- [Activity]
From the records below, set down exactly the lines starting with the line that contains "pinky pip: (950, 729)" and going on through the line that contains "ring pip: (1182, 559)". Nothing else is wanted.

- [Entries provided]

★ ★ ★

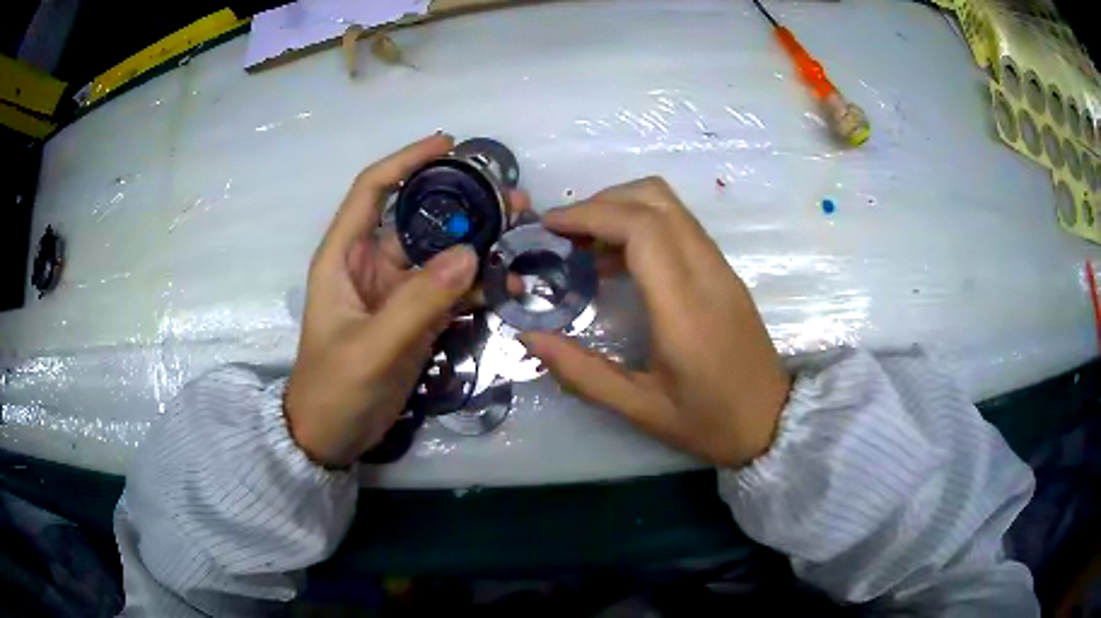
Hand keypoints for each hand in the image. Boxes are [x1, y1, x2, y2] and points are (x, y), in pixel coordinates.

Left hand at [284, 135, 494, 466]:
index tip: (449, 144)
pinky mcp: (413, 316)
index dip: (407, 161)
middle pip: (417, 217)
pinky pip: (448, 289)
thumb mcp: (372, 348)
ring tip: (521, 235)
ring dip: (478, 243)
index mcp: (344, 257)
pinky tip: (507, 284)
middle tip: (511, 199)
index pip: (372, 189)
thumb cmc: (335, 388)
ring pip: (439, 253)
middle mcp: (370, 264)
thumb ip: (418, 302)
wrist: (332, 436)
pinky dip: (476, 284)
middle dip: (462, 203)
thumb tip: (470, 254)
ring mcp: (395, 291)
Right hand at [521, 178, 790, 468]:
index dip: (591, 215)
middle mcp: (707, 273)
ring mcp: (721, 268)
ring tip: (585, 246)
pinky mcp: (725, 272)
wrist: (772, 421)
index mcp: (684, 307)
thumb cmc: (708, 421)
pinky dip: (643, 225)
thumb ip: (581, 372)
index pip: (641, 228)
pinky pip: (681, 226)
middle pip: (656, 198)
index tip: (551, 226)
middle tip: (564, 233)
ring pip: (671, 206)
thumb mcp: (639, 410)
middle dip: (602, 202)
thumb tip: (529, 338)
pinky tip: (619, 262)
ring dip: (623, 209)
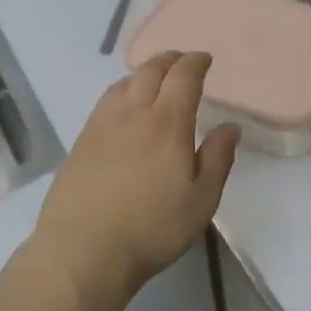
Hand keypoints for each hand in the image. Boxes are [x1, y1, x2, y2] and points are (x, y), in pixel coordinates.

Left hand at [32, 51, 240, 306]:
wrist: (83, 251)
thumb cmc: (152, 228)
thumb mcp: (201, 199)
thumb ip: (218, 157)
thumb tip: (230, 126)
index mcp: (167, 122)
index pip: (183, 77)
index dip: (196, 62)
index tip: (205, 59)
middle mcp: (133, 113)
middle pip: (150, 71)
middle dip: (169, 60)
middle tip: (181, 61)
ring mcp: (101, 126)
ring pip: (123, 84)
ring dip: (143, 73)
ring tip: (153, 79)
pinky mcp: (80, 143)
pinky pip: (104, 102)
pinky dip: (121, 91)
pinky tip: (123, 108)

★ ★ ★

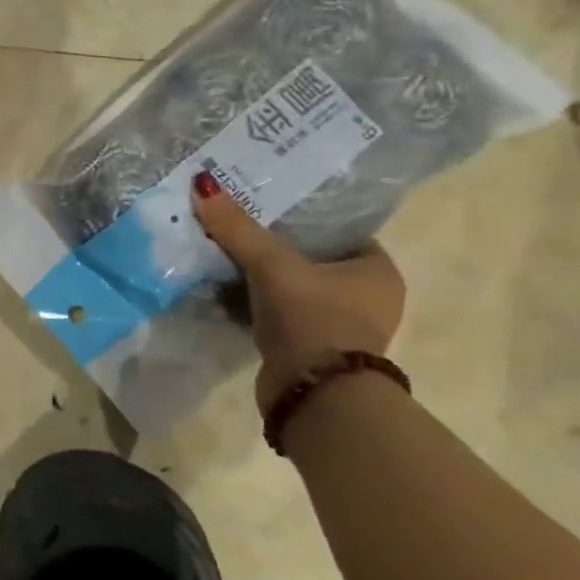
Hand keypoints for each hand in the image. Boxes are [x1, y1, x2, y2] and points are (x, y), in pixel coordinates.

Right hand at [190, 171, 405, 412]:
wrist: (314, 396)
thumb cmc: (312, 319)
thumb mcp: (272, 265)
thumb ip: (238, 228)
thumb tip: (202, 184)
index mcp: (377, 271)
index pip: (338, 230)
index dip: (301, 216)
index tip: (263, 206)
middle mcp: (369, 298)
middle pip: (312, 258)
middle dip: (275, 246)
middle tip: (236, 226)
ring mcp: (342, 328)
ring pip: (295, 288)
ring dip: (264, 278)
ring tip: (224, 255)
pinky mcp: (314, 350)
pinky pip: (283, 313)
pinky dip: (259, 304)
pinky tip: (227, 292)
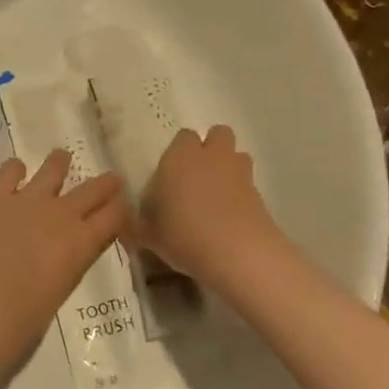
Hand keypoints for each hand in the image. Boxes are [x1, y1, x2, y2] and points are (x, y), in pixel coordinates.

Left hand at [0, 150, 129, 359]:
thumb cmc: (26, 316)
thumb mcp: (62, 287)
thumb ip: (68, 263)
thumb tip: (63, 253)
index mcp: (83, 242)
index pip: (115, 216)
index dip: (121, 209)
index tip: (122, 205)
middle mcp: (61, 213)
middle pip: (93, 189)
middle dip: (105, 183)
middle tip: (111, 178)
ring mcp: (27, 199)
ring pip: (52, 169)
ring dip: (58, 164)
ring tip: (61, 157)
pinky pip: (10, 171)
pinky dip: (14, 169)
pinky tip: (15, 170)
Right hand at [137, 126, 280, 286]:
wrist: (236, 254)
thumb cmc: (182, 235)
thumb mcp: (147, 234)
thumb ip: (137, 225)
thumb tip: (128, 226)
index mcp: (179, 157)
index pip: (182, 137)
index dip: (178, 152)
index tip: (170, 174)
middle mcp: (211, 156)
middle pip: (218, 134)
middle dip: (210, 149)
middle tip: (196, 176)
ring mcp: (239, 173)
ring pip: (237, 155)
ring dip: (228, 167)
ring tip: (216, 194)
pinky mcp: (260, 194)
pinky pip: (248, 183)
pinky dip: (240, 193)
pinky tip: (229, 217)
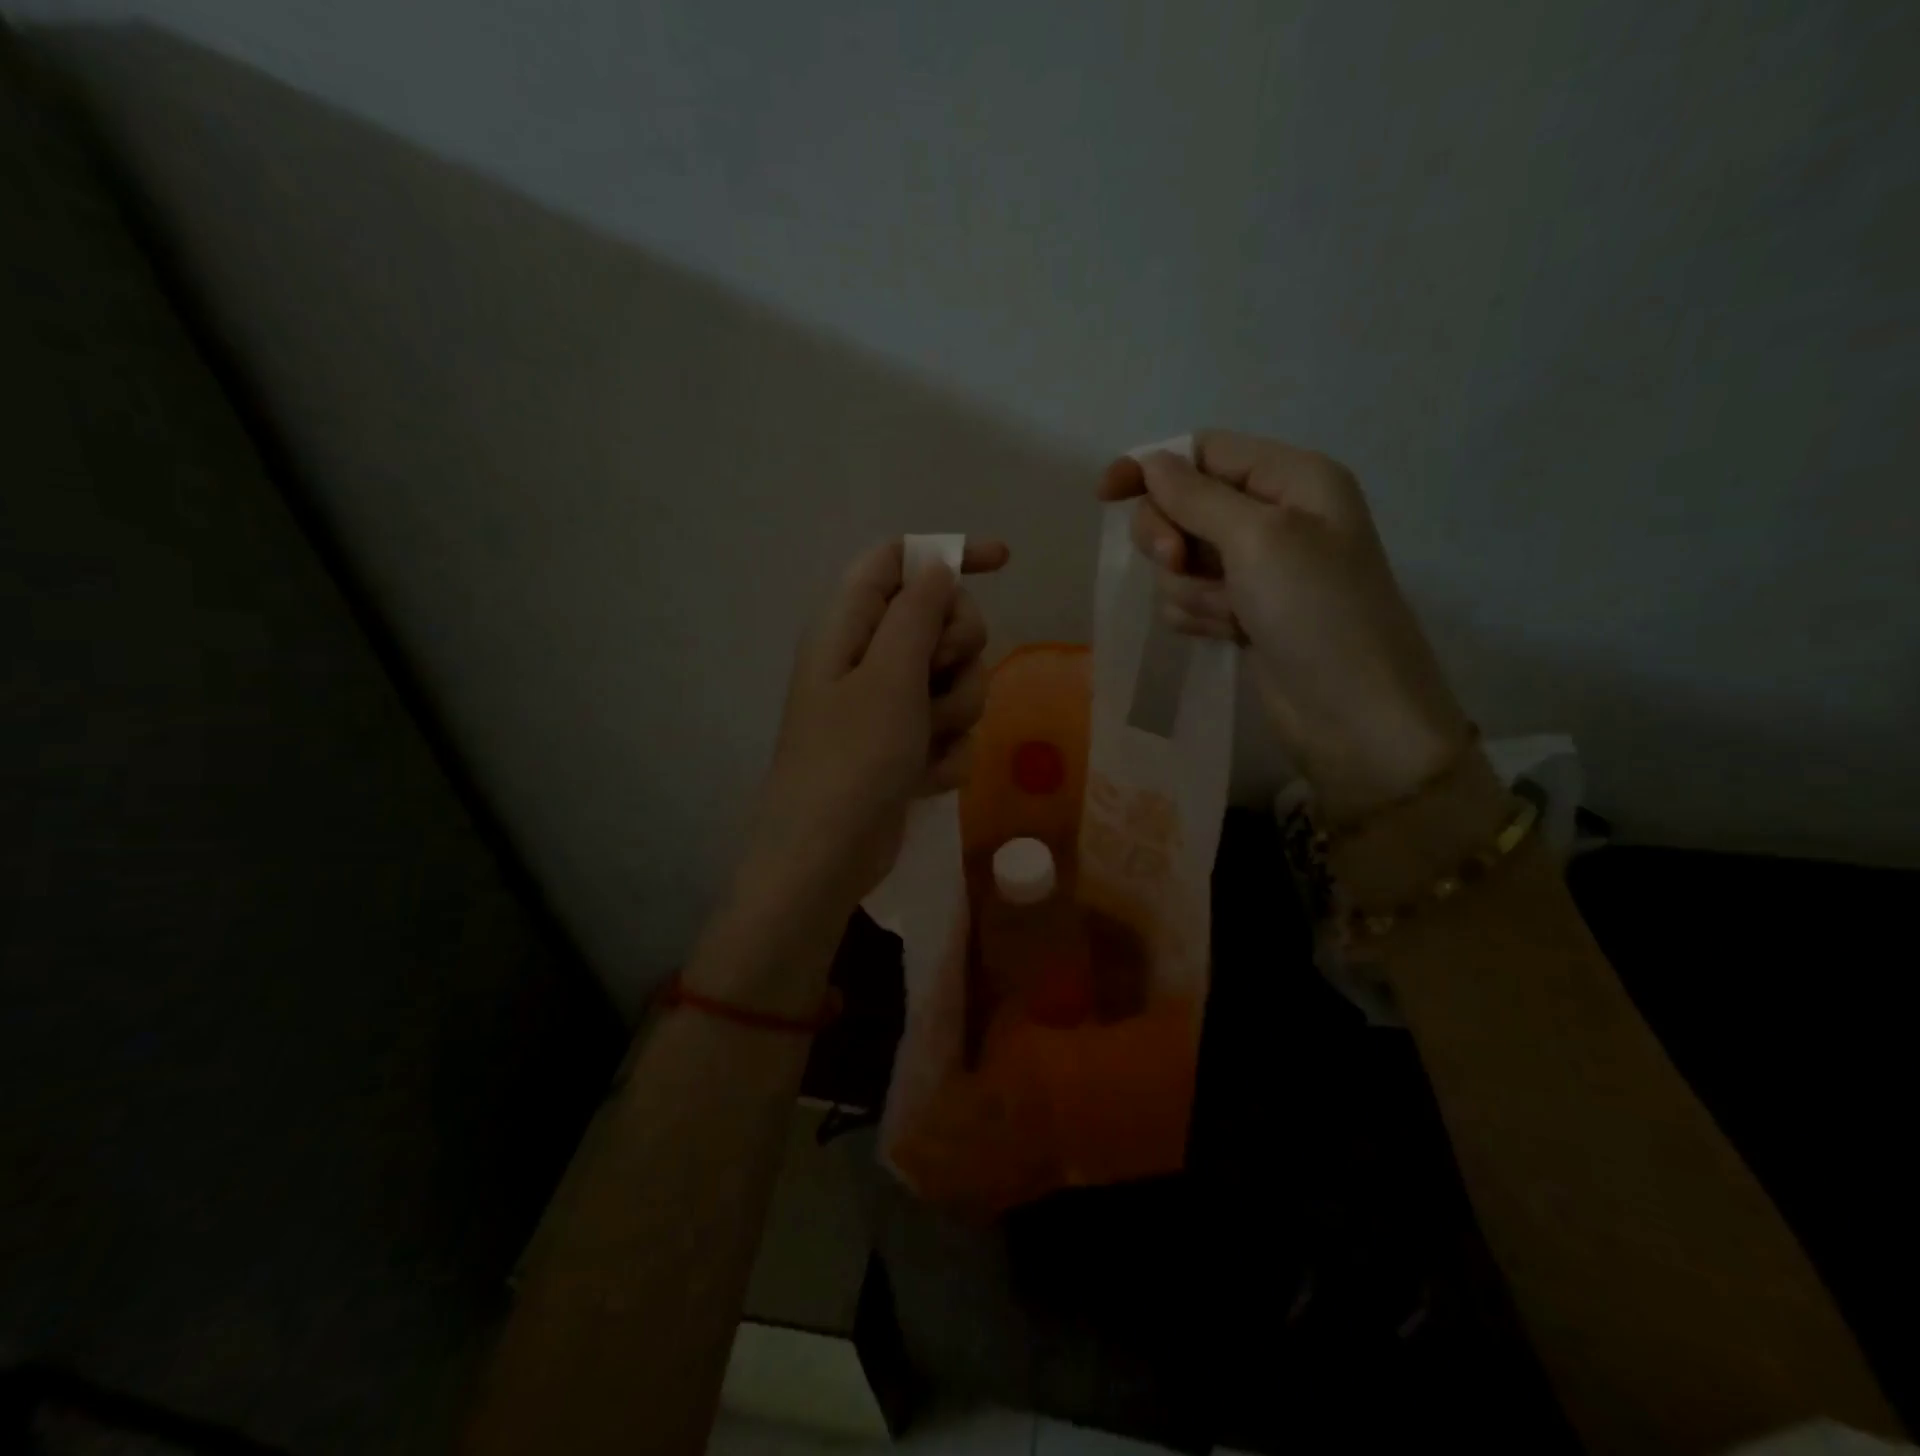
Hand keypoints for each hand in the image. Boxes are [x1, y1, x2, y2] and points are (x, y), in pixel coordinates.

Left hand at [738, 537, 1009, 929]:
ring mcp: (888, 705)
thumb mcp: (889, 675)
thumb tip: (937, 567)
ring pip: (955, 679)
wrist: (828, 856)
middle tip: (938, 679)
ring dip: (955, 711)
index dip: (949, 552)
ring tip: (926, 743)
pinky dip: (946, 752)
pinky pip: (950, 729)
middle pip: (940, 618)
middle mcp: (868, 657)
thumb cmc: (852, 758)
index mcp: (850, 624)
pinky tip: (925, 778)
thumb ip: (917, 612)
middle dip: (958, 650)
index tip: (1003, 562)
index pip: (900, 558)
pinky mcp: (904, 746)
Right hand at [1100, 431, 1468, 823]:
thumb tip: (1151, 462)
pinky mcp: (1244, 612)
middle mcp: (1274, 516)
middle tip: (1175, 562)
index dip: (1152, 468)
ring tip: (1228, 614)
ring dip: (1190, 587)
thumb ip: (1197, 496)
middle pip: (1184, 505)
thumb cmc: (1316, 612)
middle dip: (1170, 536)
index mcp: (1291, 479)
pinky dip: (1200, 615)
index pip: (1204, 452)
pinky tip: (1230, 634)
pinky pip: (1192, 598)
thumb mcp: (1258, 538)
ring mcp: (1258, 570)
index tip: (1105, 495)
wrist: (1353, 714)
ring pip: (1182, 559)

★ ★ ★

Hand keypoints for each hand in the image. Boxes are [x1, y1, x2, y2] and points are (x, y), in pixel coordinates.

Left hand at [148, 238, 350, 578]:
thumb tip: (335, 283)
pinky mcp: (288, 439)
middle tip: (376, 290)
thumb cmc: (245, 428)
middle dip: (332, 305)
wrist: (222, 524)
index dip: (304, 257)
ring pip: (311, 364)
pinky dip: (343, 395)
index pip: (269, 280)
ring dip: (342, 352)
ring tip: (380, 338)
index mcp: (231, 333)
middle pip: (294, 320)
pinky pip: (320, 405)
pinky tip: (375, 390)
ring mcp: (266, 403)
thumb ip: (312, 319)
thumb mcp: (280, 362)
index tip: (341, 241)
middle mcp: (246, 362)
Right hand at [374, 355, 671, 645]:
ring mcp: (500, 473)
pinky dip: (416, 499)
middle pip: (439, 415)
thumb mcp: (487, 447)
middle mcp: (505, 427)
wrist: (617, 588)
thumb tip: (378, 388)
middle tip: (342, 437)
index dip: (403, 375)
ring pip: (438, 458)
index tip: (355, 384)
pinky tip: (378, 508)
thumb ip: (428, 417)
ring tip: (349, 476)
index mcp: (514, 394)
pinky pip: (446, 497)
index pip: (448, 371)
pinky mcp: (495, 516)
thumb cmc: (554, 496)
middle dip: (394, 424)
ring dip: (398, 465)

★ ★ ★

- [Response area]
pinky pip: (950, 729)
middle pip: (940, 618)
middle mcp: (868, 657)
thumb cmc: (852, 758)
index mcp: (850, 624)
pinky tip: (925, 778)
thumb ip: (917, 612)
middle dip: (958, 650)
index tip: (1003, 562)
index pip: (900, 558)
pinky mcp: (904, 746)
Right hand at [1100, 431, 1468, 823]:
thumb tip: (1151, 462)
pinky mcp: (1244, 612)
middle mcp: (1274, 516)
middle tip: (1175, 562)
index dip: (1152, 468)
ring tip: (1228, 614)
ring dip: (1190, 587)
thumb ip: (1197, 496)
middle pip: (1184, 505)
thumb cmc: (1316, 612)
middle dip: (1170, 536)
index mcp: (1291, 479)
pinky dip: (1200, 615)
index pip: (1204, 452)
pinky tip: (1230, 634)
pinky pip: (1192, 598)
thumb mcp: (1258, 538)
ring mcp: (1258, 570)
index tip: (1105, 495)
wrist: (1353, 714)
ring pip: (1182, 559)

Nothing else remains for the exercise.